Tuesday, January 5, 2010


Marty said, "I act like I feel happy. In fact, I really am happy. But I'm really tired of this"

Marty's husband asks, "Tired of what?"

"Being infirmed.", she replies.

For Marty, "infirmed" covers a lot. I know she is happy to "be" but I also know she constantly fights to think clearly, to see and understand things with an old clarity, and to say what is on her mind and in her heart.

I can see Marty's daily fights with clarity are exhausting for her. She lost what she always thought was the best part of herself, her ability to think and communicate. She's aware she lost it, losing it hurts her heart and she constantly struggles to get it back. It's a monumental and never ending war within her.

I watch Marty in crowds of people. I watch her when we are out at a restaurant. I watch her when we are with friends and I see behind her eyes; I see her mind churning and reeling, trying to engage in a way that is familiar. It tries to fire and just can't quite turn over and start running in the way she remembers. It's frustrating and she gets tired and turns inward. Coping with her new normal, finding ways in which she can function with the constraints of her broken brain is constant and I think, incredibly taxing emotionally, physically and mentally.

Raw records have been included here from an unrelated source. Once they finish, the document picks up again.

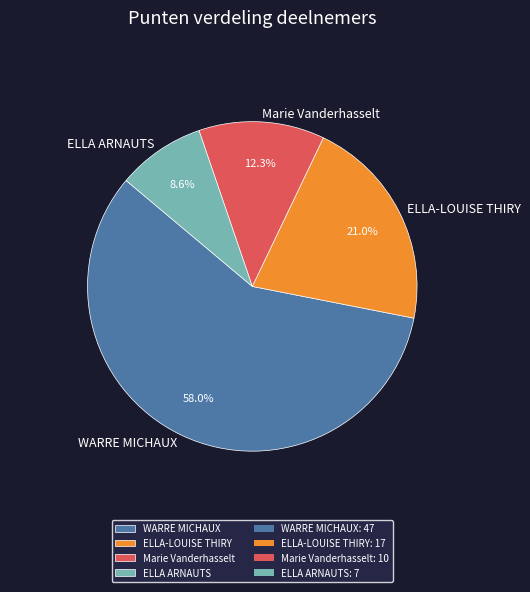

The ELLA ARNAUTS slice represents 9% of the pie. True or false?

True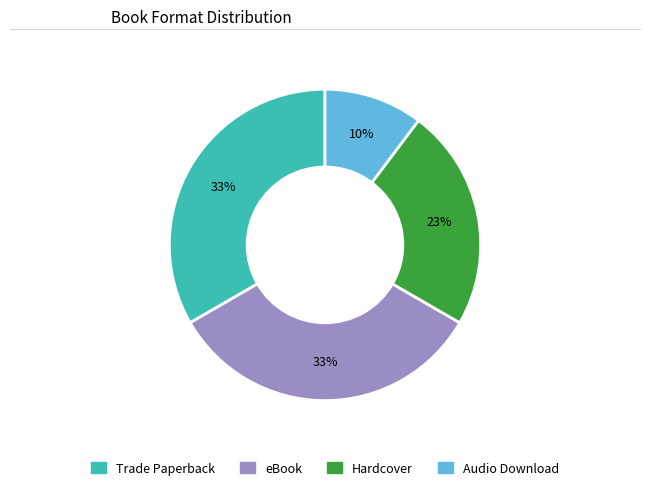

To the nearest percent, what is the difference between the Hardcover and Trade Paperback slice percentages?

10%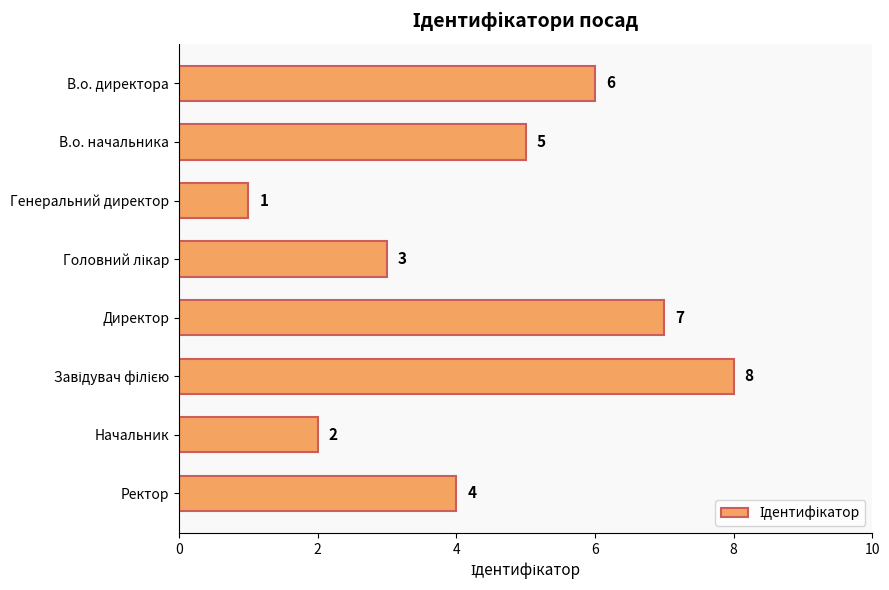

Are the bars horizontal?

Yes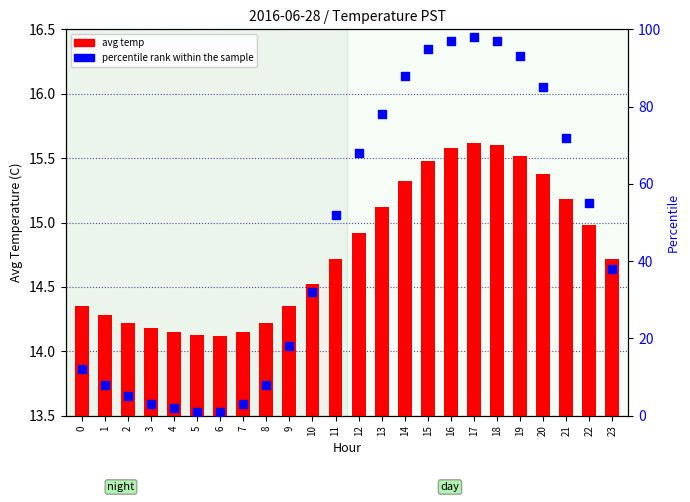

At how many categories does at least one series exceed 48?

12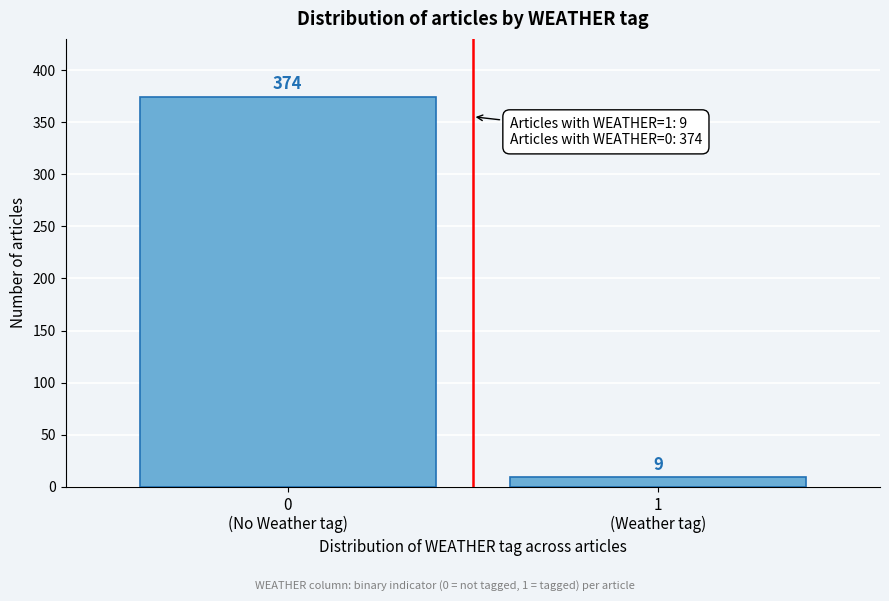

Reading right to left, transcribe all the data shown in this chart.

9	374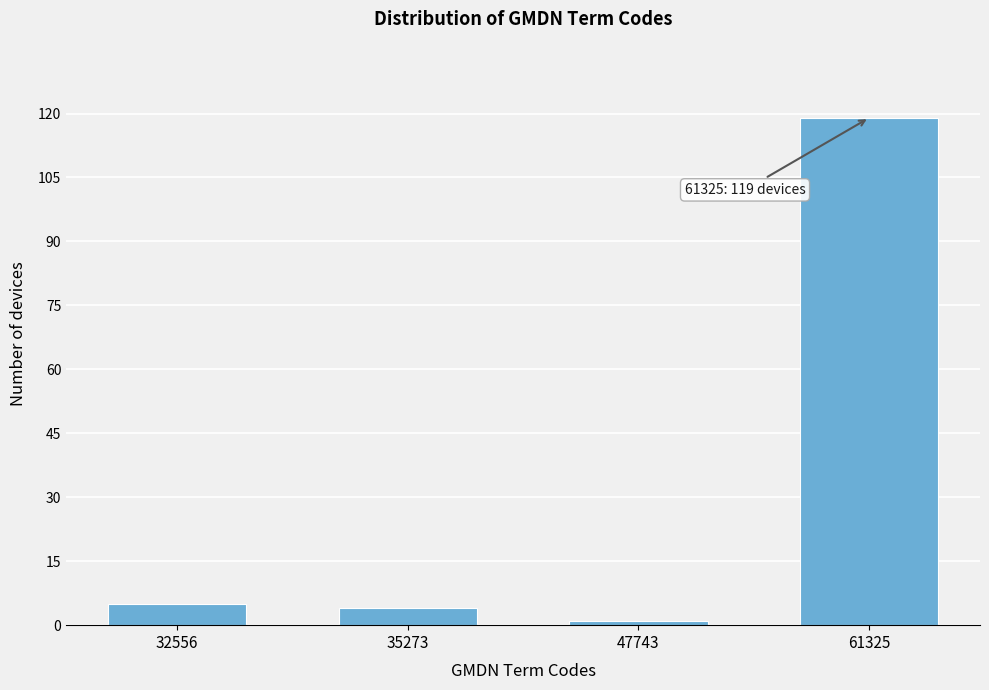

Reading left to right, transcribe all the data shown in this chart.

5	4	1	119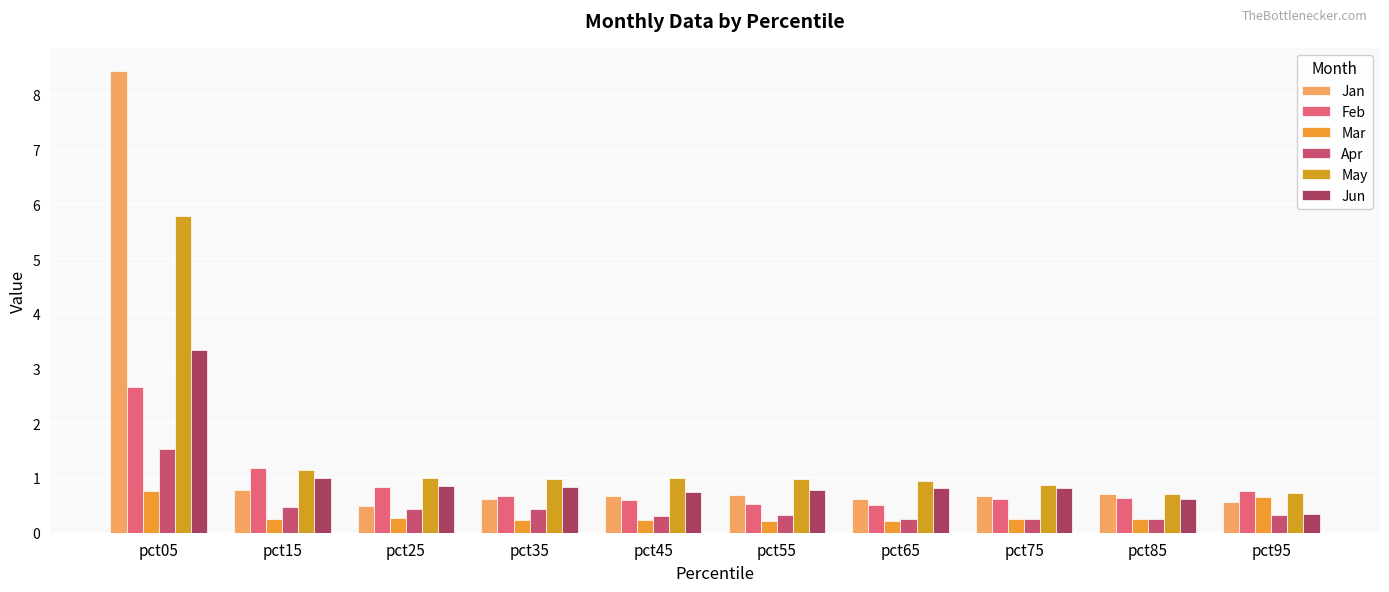

At which category does the chart reach its peak across all series?

pct05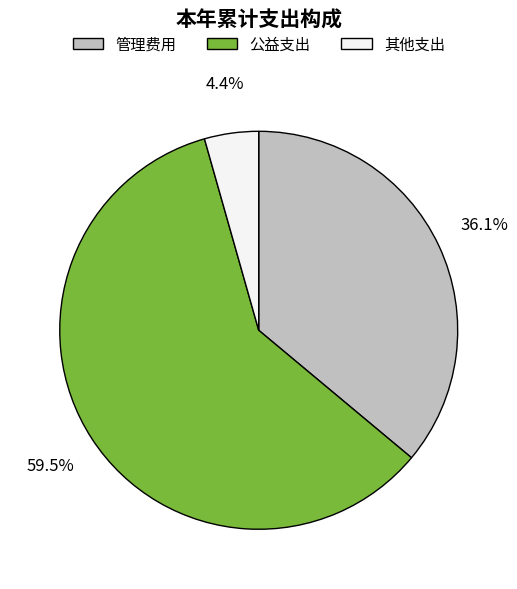

Which has a higher value, 公益支出 or 其他支出?

公益支出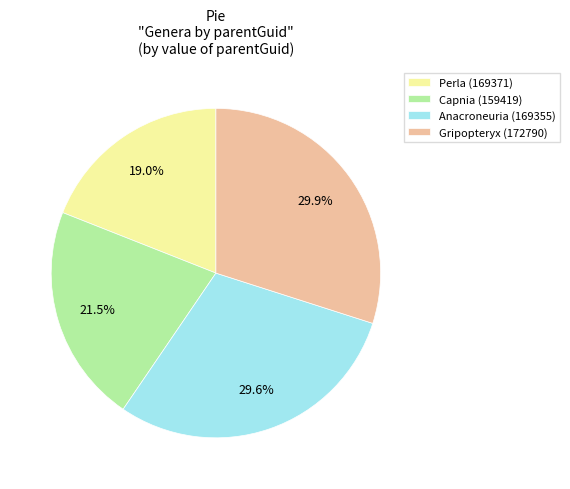

Between Perla (169371) and Capnia (159419), which is larger?

Capnia (159419)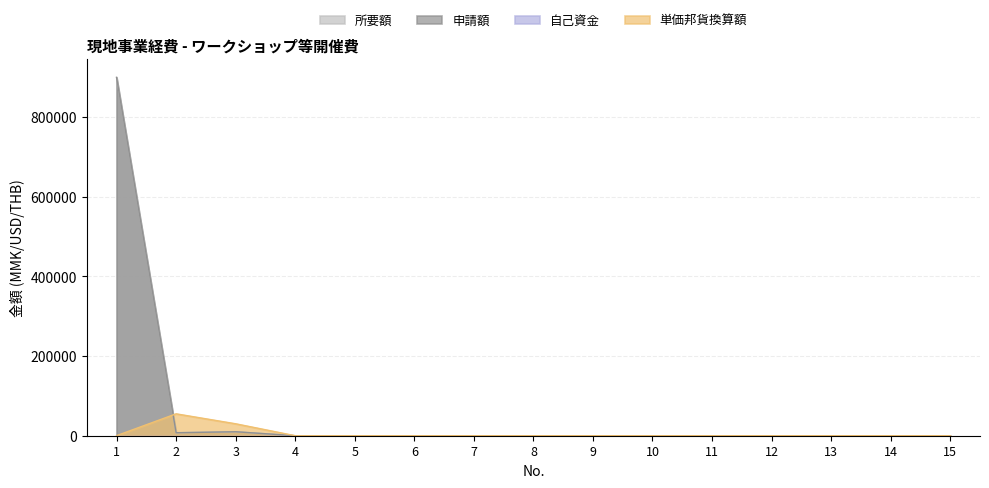

Which series changed the most between 3 and 9?

単価邦貨換算額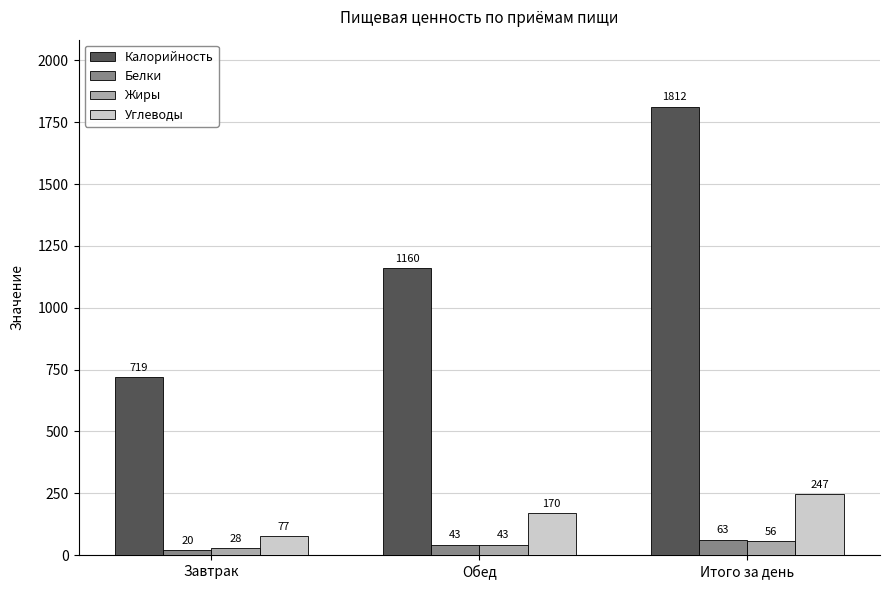

What is the average value of the Углеводы series?

165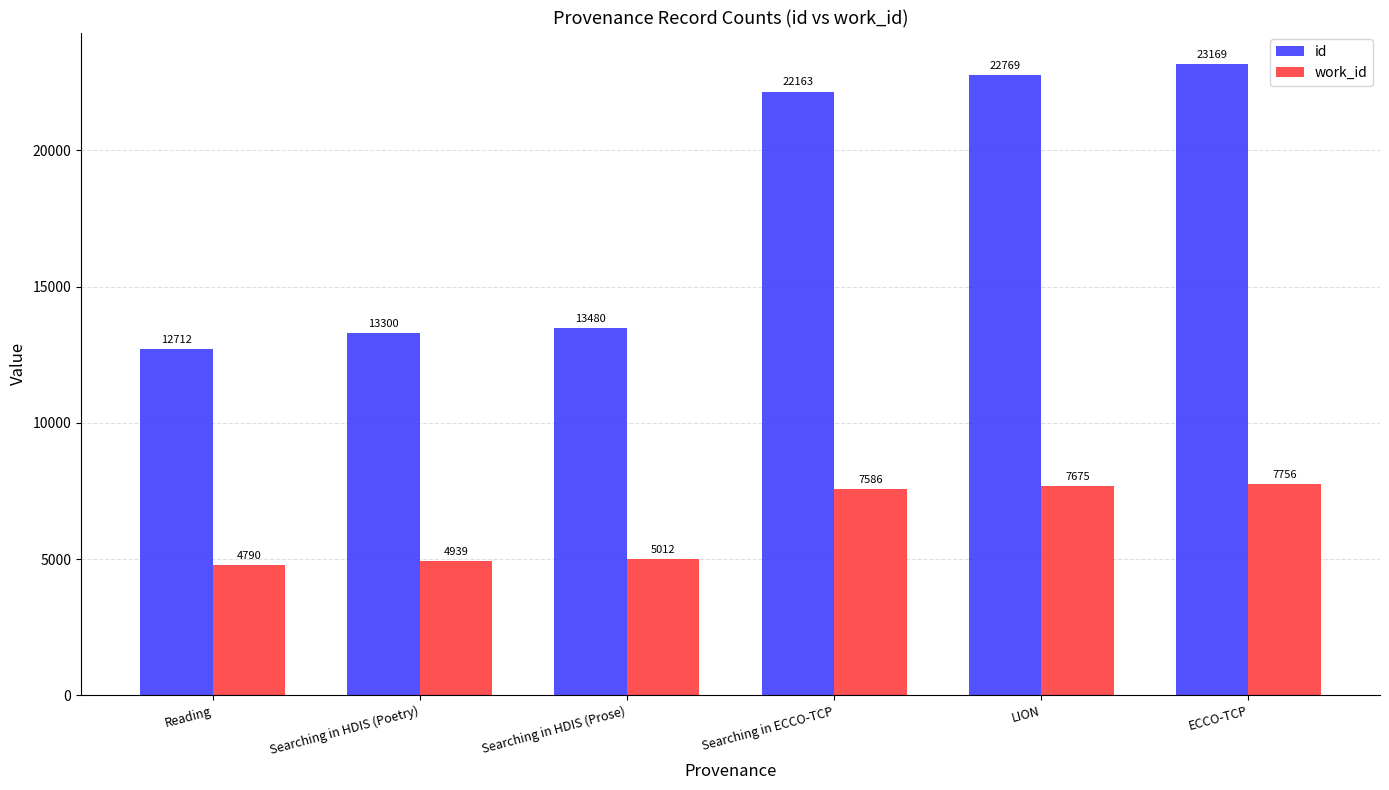

What is the sum of the id values at Reading and Searching in HDIS (Poetry)?

26012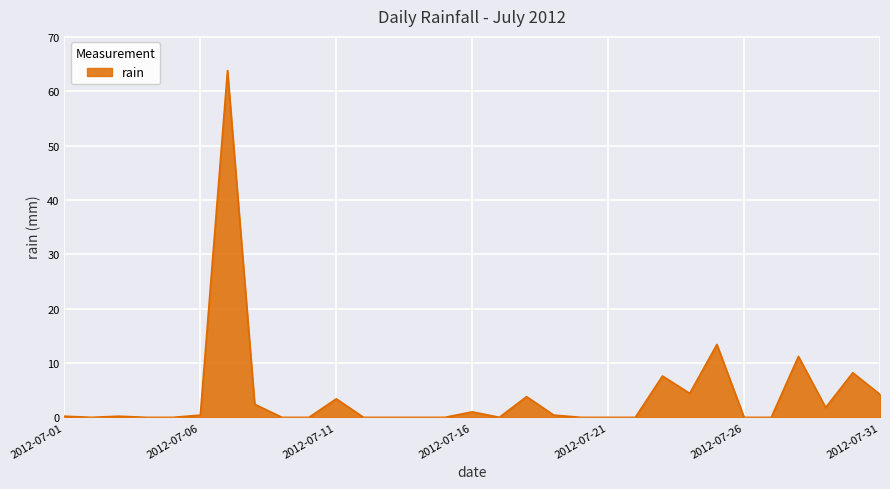

What is the difference between the maximum and minimum values?

63.8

Recovery from a stroke, recovery from any completely debilitating event is life long. Recovery requires energy which requires rest. It took us a while but we finally discovered that the more physical and mental R&R Marty could get the better she felt, the better she related, the better she could engage. For Marty the mere act of engaging takes a tremendous amount of strength and energy, she needs the rest. Her daily struggle to participate in the simplest forms of life is the greatest testament she can give to all of us.

Over the holidays I watched Noah, our brand new wonderful grandbaby who is perfect in every way and is probably the smartest kid in the world, lie on his back and watch the ceiling fan as it slowly rotated over his head. He kicked, he moved his arms and his hands and he moved his head from side-to-side. He was constant motion. It's not surprising he requires so much sleep. When he is awake everything is a stimuli and he is firing on all neurons. It has to be exhausting.

I see him and his constant motion and I think of how hard Marty has to work to engage and be a part of all of the things she used to take for granted. I think it's like constant motion in her brain. I'd be tired of it too. I hope, like her, I would never get too tired to keep trying.